• [Try it]: Write the records out exactly as shown. No pictures.

• [Records provided]:
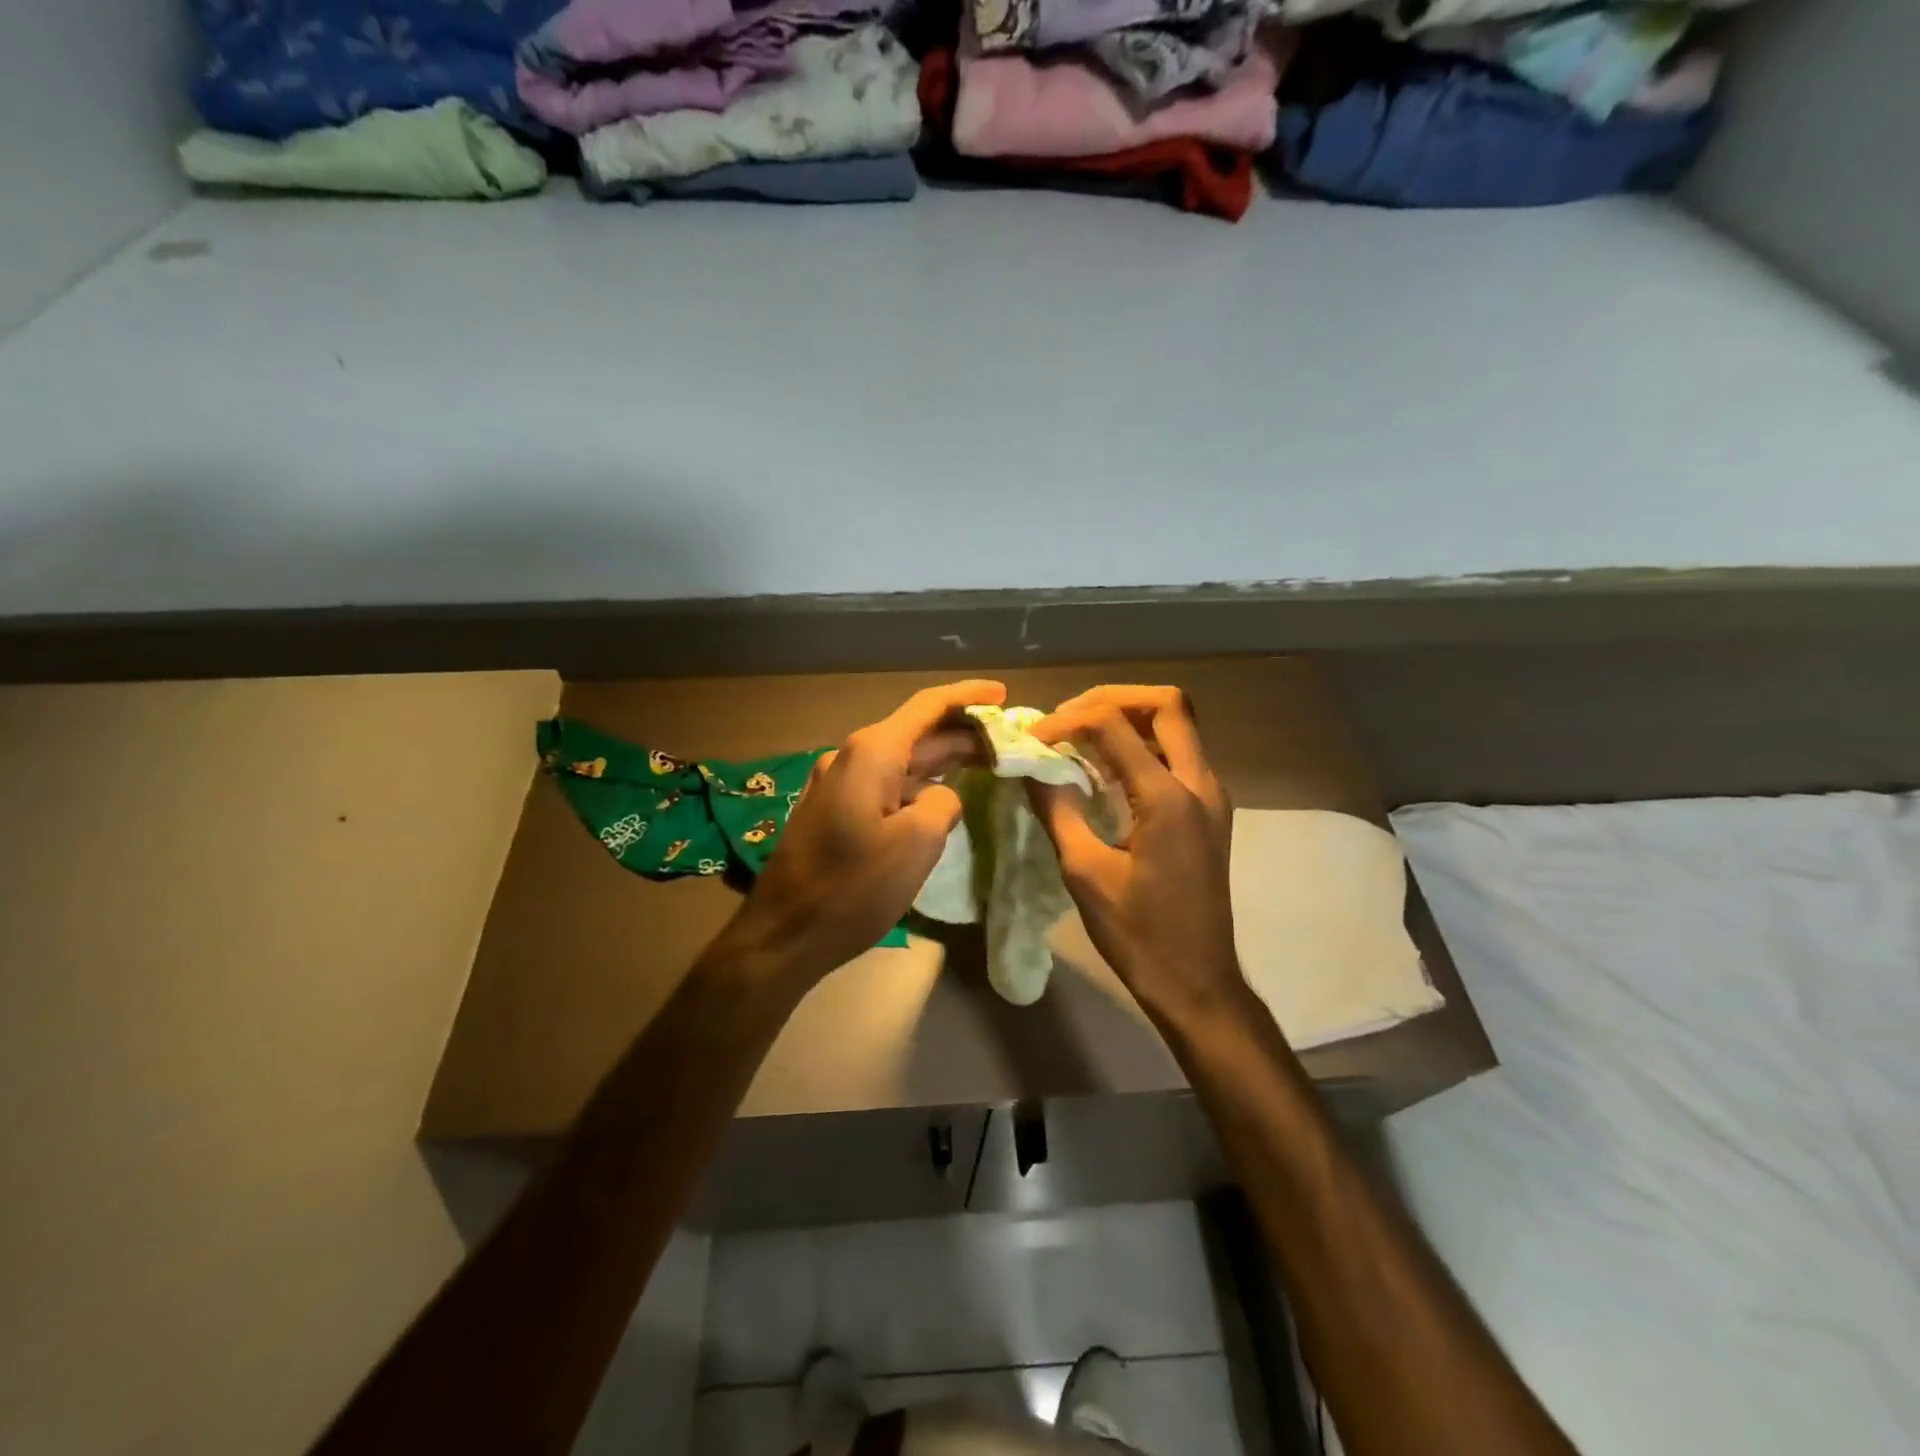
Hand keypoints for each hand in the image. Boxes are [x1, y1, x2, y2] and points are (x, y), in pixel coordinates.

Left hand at [716, 680, 1006, 986]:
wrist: (783, 934)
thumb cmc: (853, 888)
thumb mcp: (917, 844)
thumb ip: (943, 803)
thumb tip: (941, 795)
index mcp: (871, 753)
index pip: (927, 707)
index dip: (968, 696)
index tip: (1003, 692)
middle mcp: (850, 757)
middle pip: (916, 733)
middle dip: (961, 734)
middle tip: (1007, 740)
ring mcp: (837, 784)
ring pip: (900, 761)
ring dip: (941, 761)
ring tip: (985, 763)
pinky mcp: (833, 811)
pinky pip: (884, 784)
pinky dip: (917, 784)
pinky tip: (940, 795)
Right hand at [1028, 686, 1244, 1026]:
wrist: (1197, 982)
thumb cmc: (1139, 934)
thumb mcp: (1085, 873)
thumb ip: (1056, 810)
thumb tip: (1028, 767)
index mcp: (1168, 798)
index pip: (1113, 725)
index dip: (1066, 721)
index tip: (1032, 740)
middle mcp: (1200, 784)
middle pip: (1165, 704)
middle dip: (1111, 698)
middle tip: (1067, 718)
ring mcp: (1211, 796)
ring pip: (1177, 725)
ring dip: (1129, 718)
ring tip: (1081, 736)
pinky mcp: (1209, 811)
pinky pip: (1179, 753)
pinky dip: (1142, 744)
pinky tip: (1106, 768)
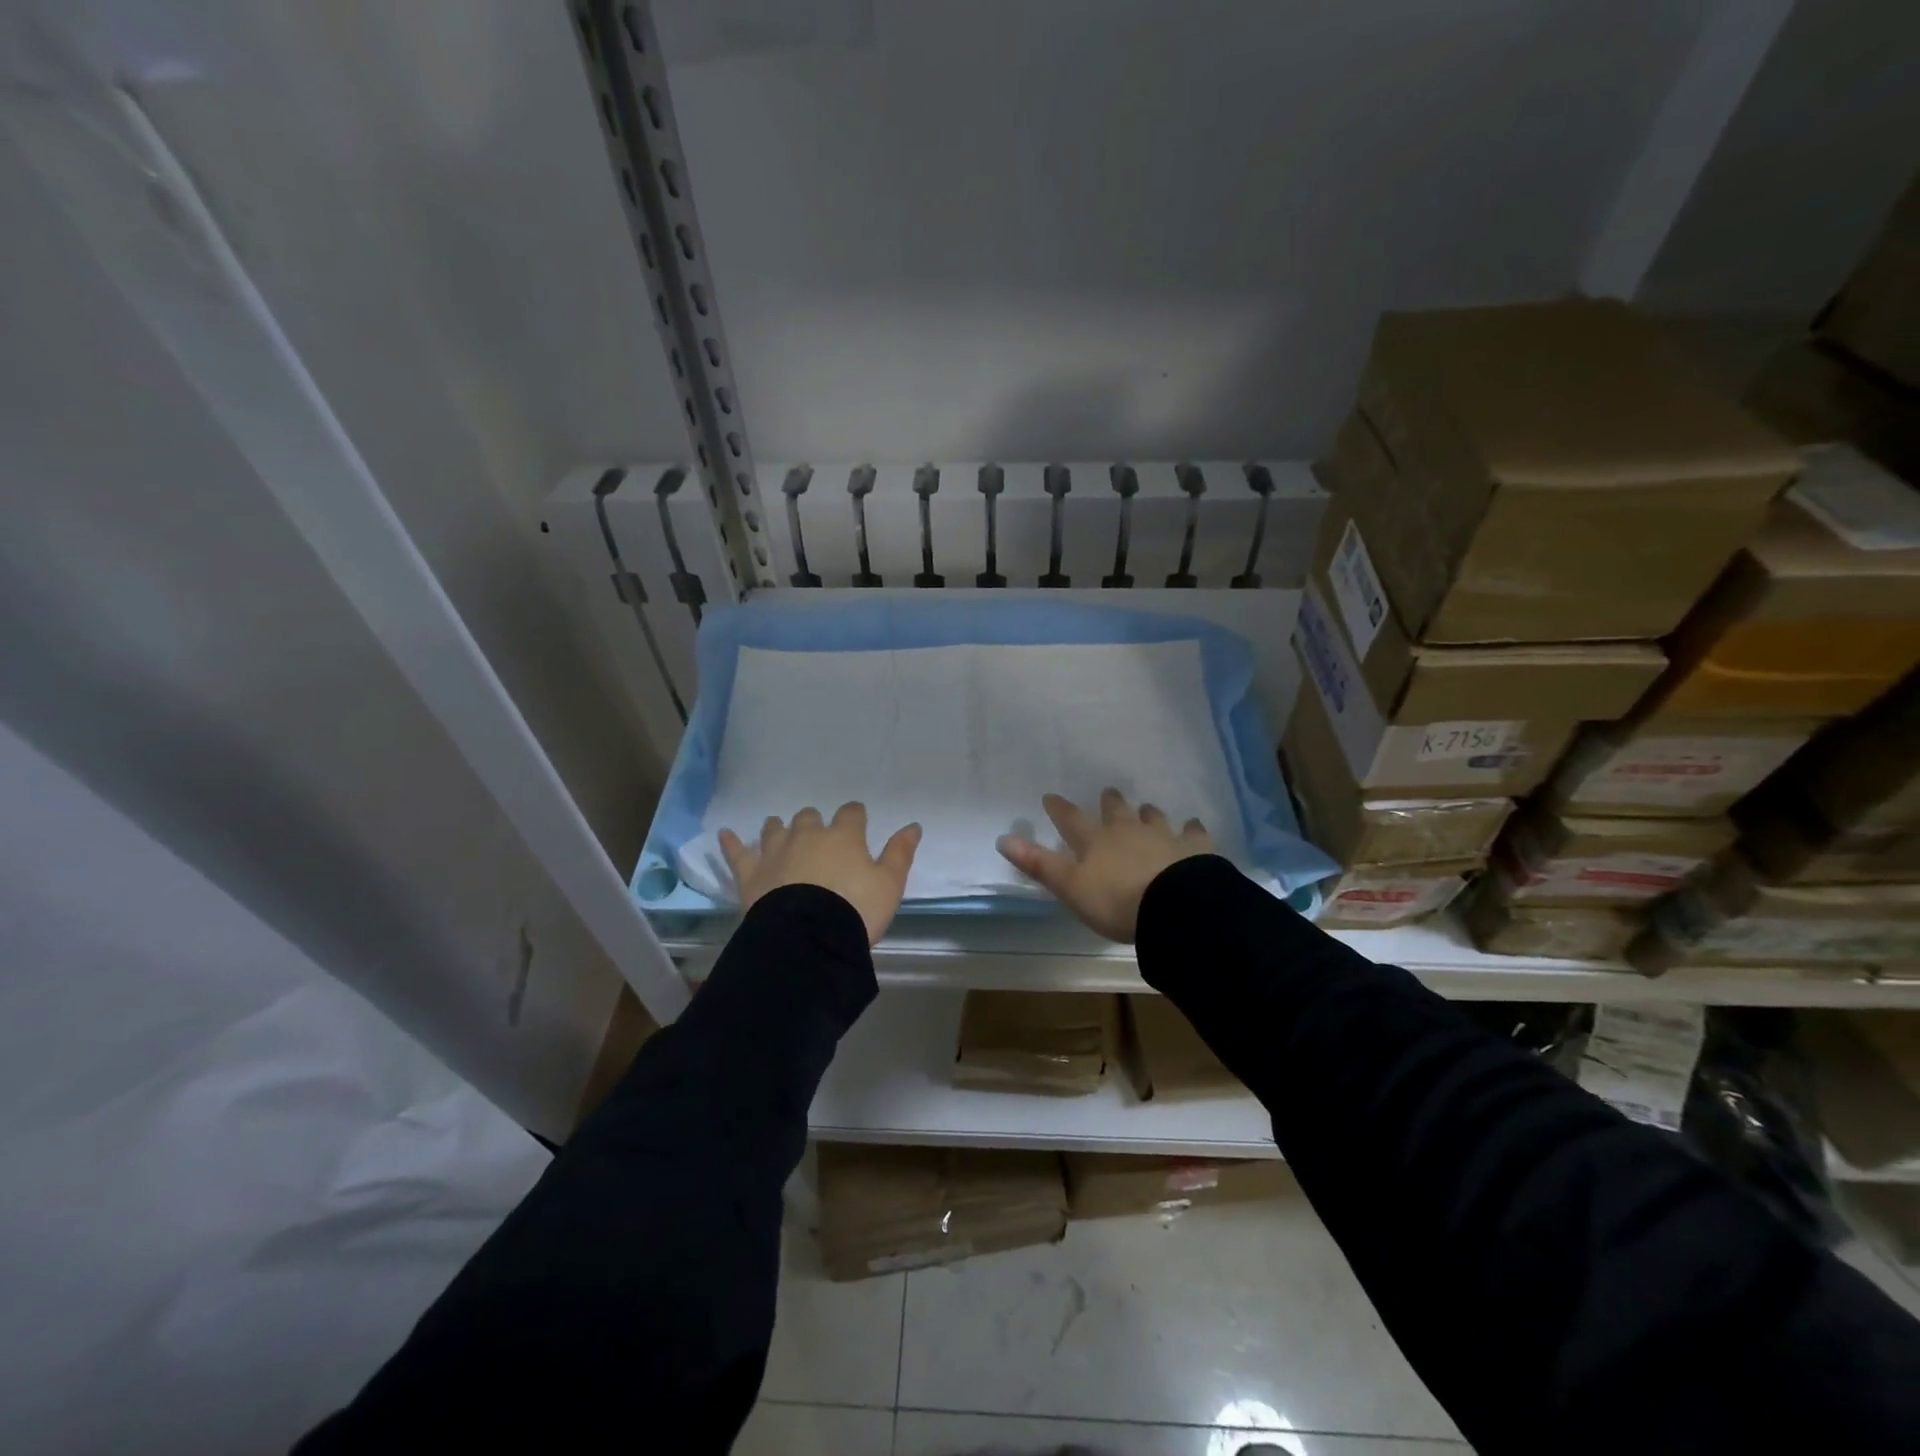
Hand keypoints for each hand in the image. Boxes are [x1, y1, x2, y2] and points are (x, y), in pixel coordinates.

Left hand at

• [Exercise result]:
Hand keypoints for each hand in the image. Boxes are [x1, y1, x2, y2] and points are (x, y), in pixel coordinates.

Left hand at [716, 680, 1006, 986]:
wrist: (783, 934)
thumb cmc: (853, 888)
thumb mcp: (917, 844)
thumb ip: (943, 803)
thumb tip: (941, 795)
index mcp: (871, 753)
index pip: (927, 707)
index dip: (968, 696)
index tip: (1003, 692)
middle mcp: (850, 757)
middle pip: (916, 733)
middle dip: (961, 734)
middle tip: (1007, 740)
ring mcp: (837, 784)
ring pip: (900, 761)
ring dip: (941, 761)
ring tip: (985, 763)
pinky mcp: (833, 811)
pinky pip: (884, 784)
pinky dip: (917, 784)
pinky tip: (940, 795)
Right hand at [1028, 686, 1244, 1026]:
wrist: (1197, 982)
thumb cmc: (1139, 934)
thumb mcp: (1085, 873)
thumb ip: (1056, 810)
thumb tip: (1028, 767)
index mcp: (1168, 798)
index pip: (1113, 725)
index dip: (1066, 721)
index tip: (1032, 740)
middle mcp: (1200, 784)
middle pip: (1165, 704)
middle dip: (1111, 698)
middle tip: (1067, 718)
ring mcp: (1211, 796)
ring pip: (1177, 725)
ring dip: (1129, 718)
ring tip: (1081, 736)
pinky mcp: (1209, 811)
pinky pip: (1179, 753)
pinky dip: (1142, 744)
pinky tip: (1106, 768)
Hand keypoints for each hand in the image. Boxes are [x1, y1, x2, y2] and points are (x, y), in pixel coordinates.

Left hand at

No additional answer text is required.